It’s been three years since The Great Meltdown of 2008, so I set out last month to see where we’re at.

First, I went back in time, to watch a cheerful, three-year-old video called The Coming Collapse of the Middle Class, which is an hour-long, pre-meltdown lecture by Harvard Law professor Elizabeth Warren. It’s a data-heavy PowerPoint presentation on YouTube with about 600,000 views. Hot topic, I guess.

The interesting thing Warren does is compare pre-Meltdown income and spending on consumer goods and necessities with The Wonder Years of the early 1970’s. Over that 30-plus year period, the average married couple with two kids spent everything that Mom brought to the table, stopped saving and spent another 15 percent on credit cards. Some numbers reflecting trends that are still firmly in place:

• Family income has risensince 1970 because of the entrance of women in the workforce, from about $45,000 to $65,000, but annual median income for men has actually declined $800, accounting for inflation.

• Savings went down.One-income-families were saving 11 percent per year. By 2006, savings were negative. Revolving debt rose from 1.4 percent of debt to income to 15 percent.

• Spending on clothes:Families are spending 32 percent less on clothes today than in 1970. Discount stores, the rise of casual wear, fewer suits, etc.

• Food: 18 percent less. Discounters, more pasta/less meat.

• Appliances: 52 percent less.

• Individual cars: 24 percent less than 30 years ago. People keep cars longer and repair costs are less.

Ordinary consumption costs went down for the most part. So what went up?:

• Mortgage costs rose 76 percent.Median size house only went up from 5.8 rooms to 6.1 rooms. Housing is not being built for first-time buyers anymore. People are on their third or fourth home.

• Health insurance: People with employer-sponsored health insurance now pay 74 percent more in inflation-adjusted dollars.

• Multiple cars: Families have multiple cars (two people in workforce), so overall car costs are up 52 percent.

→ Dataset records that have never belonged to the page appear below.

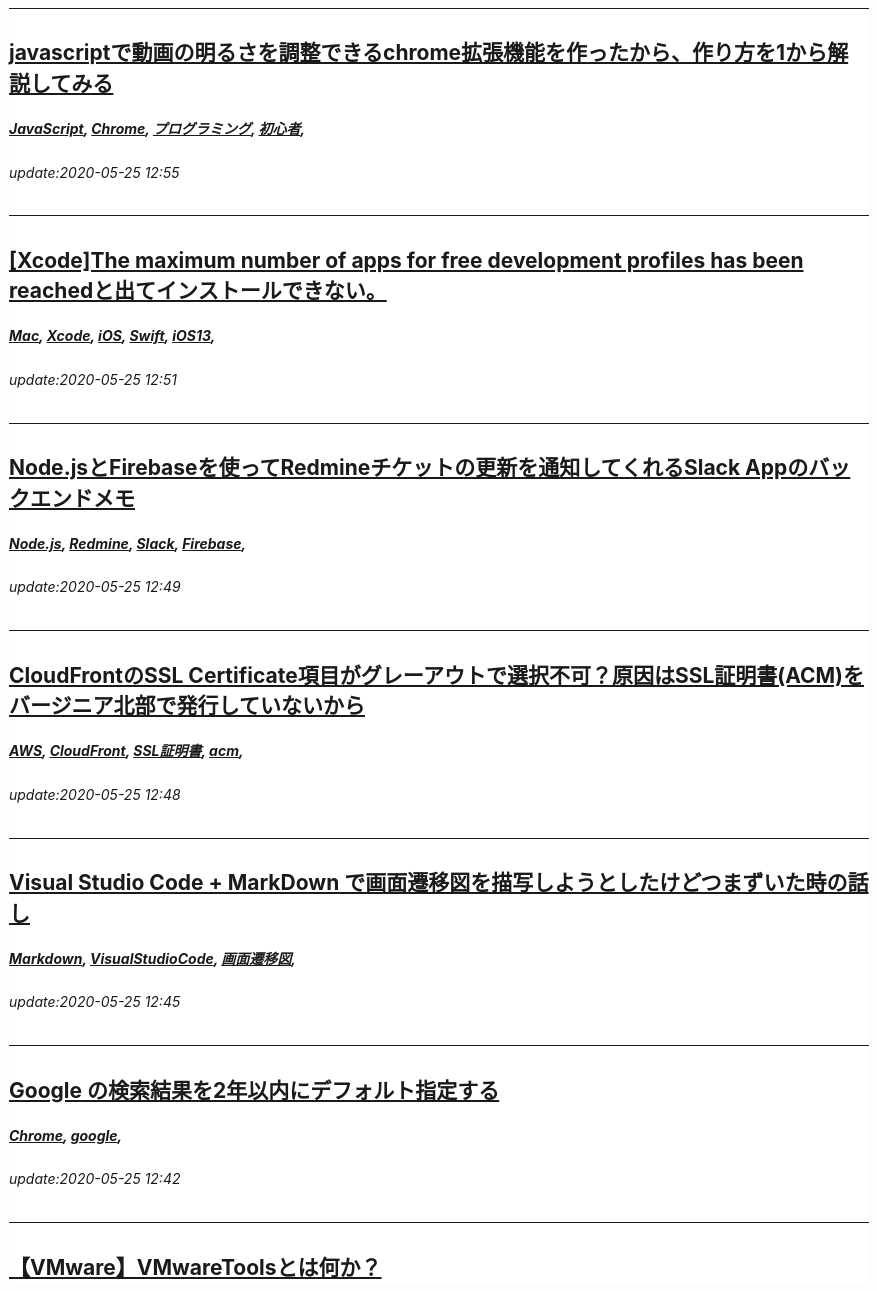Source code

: 
---
## [javascriptで動画の明るさを調整できるchrome拡張機能を作ったから、作り方を1から解説してみる](https://qiita.com/yuuki3/items/fe22406085ade7e47a55)
##### [JavaScript](https://qiita.com/tags/JavaScript), [Chrome](https://qiita.com/tags/Chrome), [プログラミング](https://qiita.com/tags/プログラミング), [初心者](https://qiita.com/tags/初心者), 
###### update:2020-05-25 12:55
---
## [[Xcode]The maximum number of apps for free development profiles has been reachedと出てインストールできない。](https://qiita.com/27U/items/87e284b592884aa72f91)
##### [Mac](https://qiita.com/tags/Mac), [Xcode](https://qiita.com/tags/Xcode), [iOS](https://qiita.com/tags/iOS), [Swift](https://qiita.com/tags/Swift), [iOS13](https://qiita.com/tags/iOS13), 
###### update:2020-05-25 12:51
---
## [Node.jsとFirebaseを使ってRedmineチケットの更新を通知してくれるSlack Appのバックエンドメモ](https://qiita.com/s-yoshida/items/1b6d85eaaf4aaab2ca4e)
##### [Node.js](https://qiita.com/tags/Node.js), [Redmine](https://qiita.com/tags/Redmine), [Slack](https://qiita.com/tags/Slack), [Firebase](https://qiita.com/tags/Firebase), 
###### update:2020-05-25 12:49
---
## [CloudFrontのSSL Certificate項目がグレーアウトで選択不可？原因はSSL証明書(ACM)をバージニア北部で発行していないから](https://qiita.com/ritya/items/989b1dbe706d6ae840e7)
##### [AWS](https://qiita.com/tags/AWS), [CloudFront](https://qiita.com/tags/CloudFront), [SSL証明書](https://qiita.com/tags/SSL証明書), [acm](https://qiita.com/tags/acm), 
###### update:2020-05-25 12:48
---
## [Visual Studio Code + MarkDown で画面遷移図を描写しようとしたけどつまずいた時の話し](https://qiita.com/green_rabbit1113/items/d09a33c05e9099070b33)
##### [Markdown](https://qiita.com/tags/Markdown), [VisualStudioCode](https://qiita.com/tags/VisualStudioCode), [画面遷移図](https://qiita.com/tags/画面遷移図), 
###### update:2020-05-25 12:45
---
## [Google の検索結果を2年以内にデフォルト指定する](https://qiita.com/bezeklik/items/f55d026d9adad3b098ce)
##### [Chrome](https://qiita.com/tags/Chrome), [google](https://qiita.com/tags/google), 
###### update:2020-05-25 12:42
---
## [【VMware】VMwareToolsとは何か？](https://qiita.com/satton6987/items/b358e87e766ff2b1f63c)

• Child care: 100 percent; a new expense picked up by the two-income family.

• Taxes: The first dollar that the second earner earns is tax at the same rate as the last dollar of the first earner.

The “downs” are smaller, variable/flexible purchases. The necessities are much higher. All told, the single-income family in the 1970’s spent about half its income on necessities. By the early 2000’s, they were spending three-quarters of their money on must-haves. By the time they pay their five basics, they have less money than their parents.

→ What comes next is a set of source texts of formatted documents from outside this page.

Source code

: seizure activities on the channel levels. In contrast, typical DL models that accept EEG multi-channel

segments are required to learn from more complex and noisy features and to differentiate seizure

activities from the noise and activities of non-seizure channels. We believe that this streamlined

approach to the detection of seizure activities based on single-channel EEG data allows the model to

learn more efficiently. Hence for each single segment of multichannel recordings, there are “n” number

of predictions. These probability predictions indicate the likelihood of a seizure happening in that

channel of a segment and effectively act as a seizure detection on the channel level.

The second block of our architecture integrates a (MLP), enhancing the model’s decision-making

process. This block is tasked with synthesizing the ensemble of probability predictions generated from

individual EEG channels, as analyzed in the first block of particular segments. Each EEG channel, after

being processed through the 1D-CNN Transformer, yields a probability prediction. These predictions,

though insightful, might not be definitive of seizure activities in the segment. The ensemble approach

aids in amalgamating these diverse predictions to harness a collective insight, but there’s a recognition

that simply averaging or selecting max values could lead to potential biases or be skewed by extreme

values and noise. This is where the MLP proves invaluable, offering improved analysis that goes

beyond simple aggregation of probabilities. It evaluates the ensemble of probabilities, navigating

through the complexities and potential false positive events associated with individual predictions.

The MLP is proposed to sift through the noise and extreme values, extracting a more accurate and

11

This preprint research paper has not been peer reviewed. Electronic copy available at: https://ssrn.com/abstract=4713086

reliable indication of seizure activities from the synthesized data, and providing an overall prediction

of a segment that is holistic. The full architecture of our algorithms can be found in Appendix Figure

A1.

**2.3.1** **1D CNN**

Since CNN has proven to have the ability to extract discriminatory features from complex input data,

Warren did allow there is a growing upper class; “the sorta rich,” who don‘t hit major bumps in the road with job loss and/or illness. They save, and aren’t hopelessly in debt. But they haven’t been able to carry the broader economy as a strong middle class once did.

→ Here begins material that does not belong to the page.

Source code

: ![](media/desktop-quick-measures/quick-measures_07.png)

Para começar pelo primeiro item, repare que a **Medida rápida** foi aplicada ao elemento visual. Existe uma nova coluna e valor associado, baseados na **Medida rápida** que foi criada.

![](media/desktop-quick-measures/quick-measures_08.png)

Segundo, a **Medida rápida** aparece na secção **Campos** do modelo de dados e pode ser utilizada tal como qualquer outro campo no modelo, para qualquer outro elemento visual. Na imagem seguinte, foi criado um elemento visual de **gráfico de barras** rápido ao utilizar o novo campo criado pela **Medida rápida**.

Fast-forward to the present. Late last month, CNBC had a guest on whose theme might be called, “Turning Japanese.” As in, if the U.S. doesn’t wake up, they’ll experience a lost decade as Japan did. Stephen Roach, Morgan Stanley Asia non-executive chairman and lecturer at Yale University, had a similar message. The American economy has posted an average annual growth rate of two-tenths of 1 percent for the last 14 quarters and 25 million people are either employed or underemployed (that’s 16 percent of the workforce). He thinks the economy would be better off if banks absorbed the pain with debt write-downs.

“The consumer is overly indebted, savings short and deficient on jobs,” he said. “Can we do debt forgiveness like we did in the Great Depression? That will help consumers get through the pain of deleveraging sooner rather than later. Lenders are the ones who wrote the bad loans and had the free ride. The American consumer is 71 percent of GDP; and is going nowhere. It’s a Japanese-style balance sheet correction. If we don’t address that, all the public policy aimed at fiscal and monetary stimulus is going to be pushing on a string.”

Consumers want to pay down their debt, which exploded to 130 percent of income. It has come down to 115 percent, but the norm in the last 30 years was 75 percent. “We do all these tactical things designed at a quick fix,” said Roach. “China has a five-year plan; we have a five-minute plan.”

If you’re running a gaming operation, what to make of all this? First, if it were me, I would ignore all politicians, especially as election season picks up. They are either prescribing the wrong medicine for ideological reasons or minimizing the problems. And, if a nice bottle of beer feels like consolation, until you see real evidence of falling personal debt levels and rising incomes and employment, keep on grabbing for the Sapporo.